Et en effet, sur le dernier né des PILI, le 00-03-152-A, la ligne 14 ne connaît pas les Olympiades, et n’arrive qu’en pointillés à Saint Lazare. L’archéologue en déduira facilement que quelque part entre 1998 et 2003, l’agence cartographique de la RATP s’est lassée. Météor a beau avoir sur ses aînées le privilège du nom propre, elle ne figure ici que pour la forme, contrainte en dépit du faste clinquant de ses quais, de ses couloirs, à un peu de modestie : ses stations, ici, ne s’allumeront jamais.

Aux heures de pointe, dans la rumeur des vendeurs à la sauvette, avec les éclats de voix, le claquement des portillons et tourniquets, le rythme que martèlent les bips Navigo, le PILI peut devenir un vaste flipper. Il tient aussi du tableau d’éveil, de la lanterne magique qui suscitait les spectres, et de ces vues d’optique, que les Anglais appelaient rareeshows, les Italiens, mondo nuovo, et qui pouvaient faire se lever le jour sur une gravure de Venise ou une photographie du Caire.

Le fond de carte se décline en teintes de gris, qui distinguent subtilement les différentes strates d’arrondissements.
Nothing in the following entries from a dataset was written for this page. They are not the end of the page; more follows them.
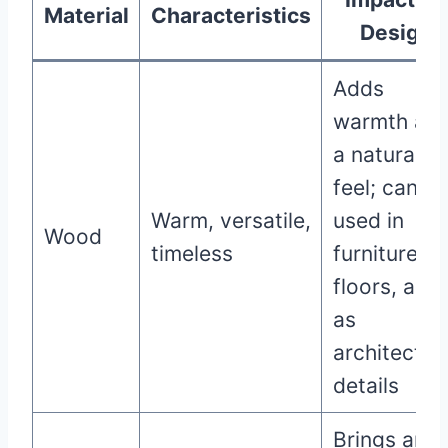
Material
Characteristics
Design
Adds
warmth an
a natural
feel; can b
Warm, versatile,
used in
Wood
timeless
furniture,
floors, and
as
architectur
details
Brings an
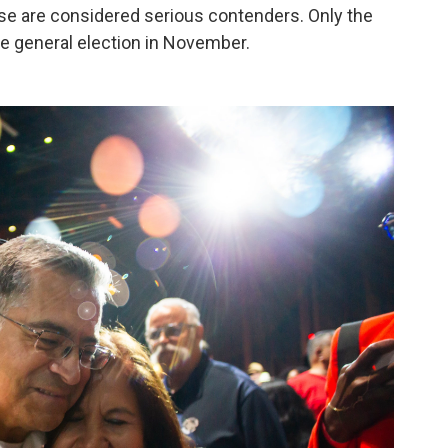
hose are considered serious contenders. Only the
he general election in November.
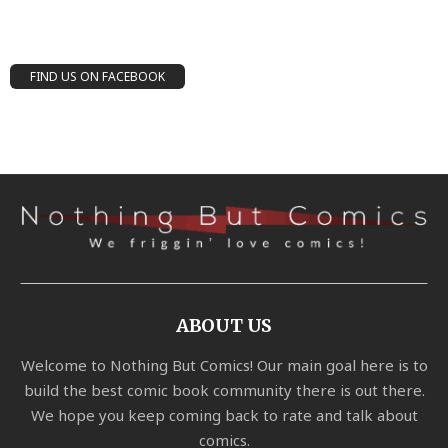
FIND US ON FACEBOOK
ABOUT US
Welcome to Nothing But Comics! Our main goal here is to
build the best comic book community there is out there.
We hope you keep coming back to rate and talk about
comics.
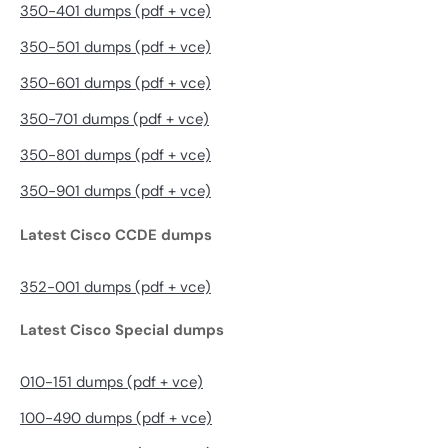
350-401 dumps (pdf + vce)
350-501 dumps (pdf + vce)
350-601 dumps (pdf + vce)
350-701 dumps (pdf + vce)
350-801 dumps (pdf + vce)
350-901 dumps (pdf + vce)
Latest Cisco CCDE dumps
352-001 dumps (pdf + vce)
Latest Cisco Special dumps
010-151 dumps (pdf + vce)
100-490 dumps (pdf + vce)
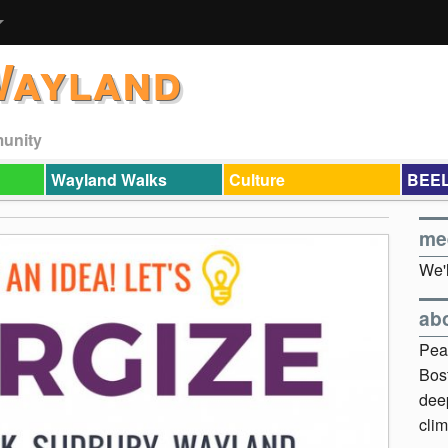
Wayland
munity
Wayland Walks
Culture
BEEL
me
We'l
ab
Pea
Bos
dee
clim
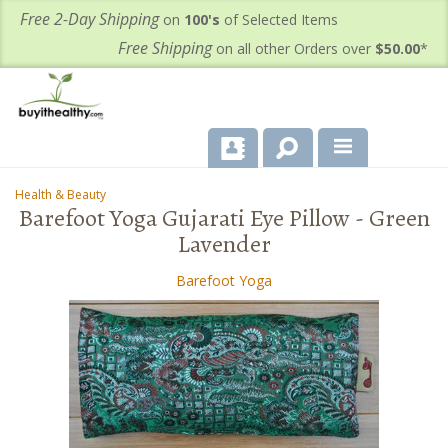
Free 2-Day Shipping
on
100's
of Selected Items
Free Shipping
on all other Orders over
$50.00
*
About Us
Health & Beauty
-
Barefoot Yoga Gujarati Eye Pillow - Green
Products
Lavender
Important Health Information for You
Barefoot Yoga
Contact Us
FAQ's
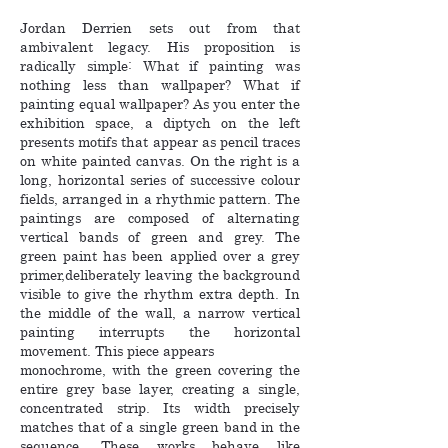
Jordan Derrien sets out from that
ambivalent legacy. His proposition is
radically simple: What if painting was
nothing less than wallpaper? What if
painting equal wallpaper? As you enter the
exhibition space, a diptych on the left
presents motifs that appear as pencil traces
on white painted canvas. On the right is a
long, horizontal series of successive colour
fields, arranged in a rhythmic pattern. The
paintings are composed of alternating
vertical bands of green and grey. The
green paint has been applied over a grey
primer,deliberately leaving the background
visible to give the rhythm extra depth. In
the middle of the wall, a narrow vertical
painting interrupts the horizontal
movement. This piece appears
monochrome, with the green covering the
entire grey base layer, creating a single,
concentrated strip. Its width precisely
matches that of a single green band in the
sequence. These works behave like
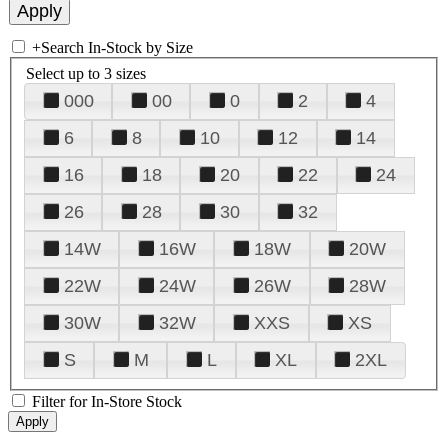
+
Search In-Stock by Size
Select up to 3 sizes
000
00
0
2
4
6
8
10
12
14
16
18
20
22
24
26
28
30
32
14W
16W
18W
20W
22W
24W
26W
28W
30W
32W
XXS
XS
S
M
L
XL
2XL
Filter for In-Store Stock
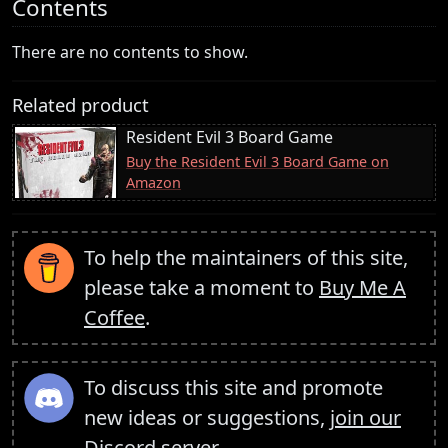
Contents
There are no contents to show.
Related product
Resident Evil 3 Board Game
Buy the Resident Evil 3 Board Game on
Amazon
To help the maintainers of this site,
please take a moment to
Buy Me A
Coffee
.
To discuss this site and promote
new ideas or suggestions,
join our
Discord server
.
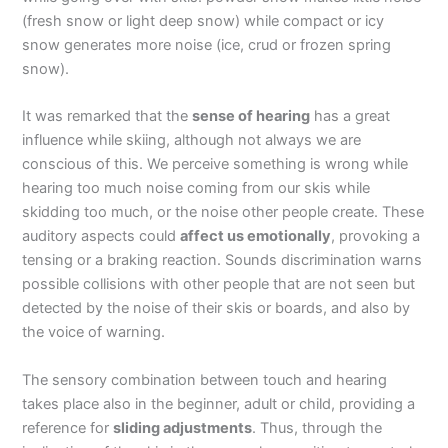
(fresh snow or light deep snow) while compact or icy
snow generates more noise (ice, crud or frozen spring
snow).
It was remarked that the
sense of hearing
has a great
influence while skiing, although not always we are
conscious of this. We perceive something is wrong while
hearing too much noise coming from our skis while
skidding too much, or the noise other people create. These
auditory aspects could
affect us emotionally
, provoking a
tensing or a braking reaction. Sounds discrimination warns
possible collisions with other people that are not seen but
detected by the noise of their skis or boards, and also by
the voice of warning.
The sensory combination between touch and hearing
takes place also in the beginner, adult or child, providing a
reference for
sliding adjustments
. Thus, through the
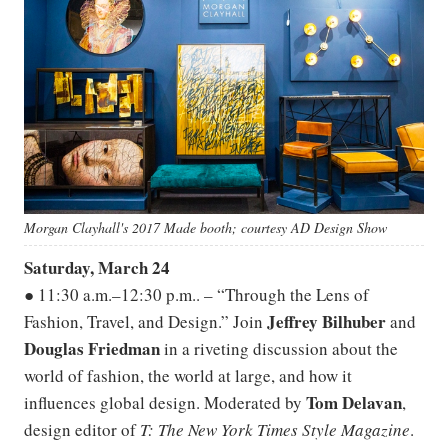
Morgan Clayhall's 2017 Made booth; courtesy AD Design Show
Saturday, March 24
● 11:30 a.m.–12:30 p.m.. – “Through the Lens of
Jeffrey Bilhuber
Fashion, Travel, and Design.” Join
and
Douglas Friedman
in a riveting discussion about the
world of fashion, the world at large, and how it
Tom
Delavan
influences global design. Moderated by
,
design editor of
T:
The New York Times Style Magazine
.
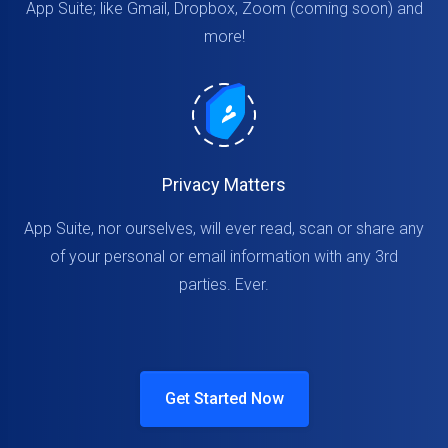
App Suite; like Gmail, Dropbox, Zoom (coming soon) and
more!
Privacy Matters
App Suite, nor ourselves, will ever read, scan or share any
of your personal or email information with any 3rd
parties. Ever.
Get Started Now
Des gris volontaires et officiels, d’un temps où les cartographes aimaient la littéralité : à ville grise, plan gris. Grâce à eux, c’est le sous-sol qui éclaire les rues. Grâce à eux, et avec un peu de chance, on peut, en actionnant un Bastille-Lourmel, baigner les grands boulevards de leurs propres lumières et percer les brumes du quinzième d’une ligne d’ampoules violacées. Le PILI a bien cette « beauté de situation » que Debord, après avoir comparé le plan du métro à deux tableaux de Claude Lorrain exposés au Louvre, définissait comme « la présentation particulièrement émouvante [...] d’une somme de possibilités. » Si bien qu’il appelle à l’arrêt, au jeu, à un dialogue absurde et potentiellement infini, du genre de celui que Benjamin Péret prêtait à ses « Passagers de deuxième classe » : « J’y cours / Où courez-vous / Nulle part / Moi aussi / Alors ».

Les bornes Urbam qui sont censées prendre le relai ébauchent autour de leurs petits écrans tactiles les contours d’une alvéole privée. Ce sera, c’est déjà : plus vite, et surtout chacun chez soi.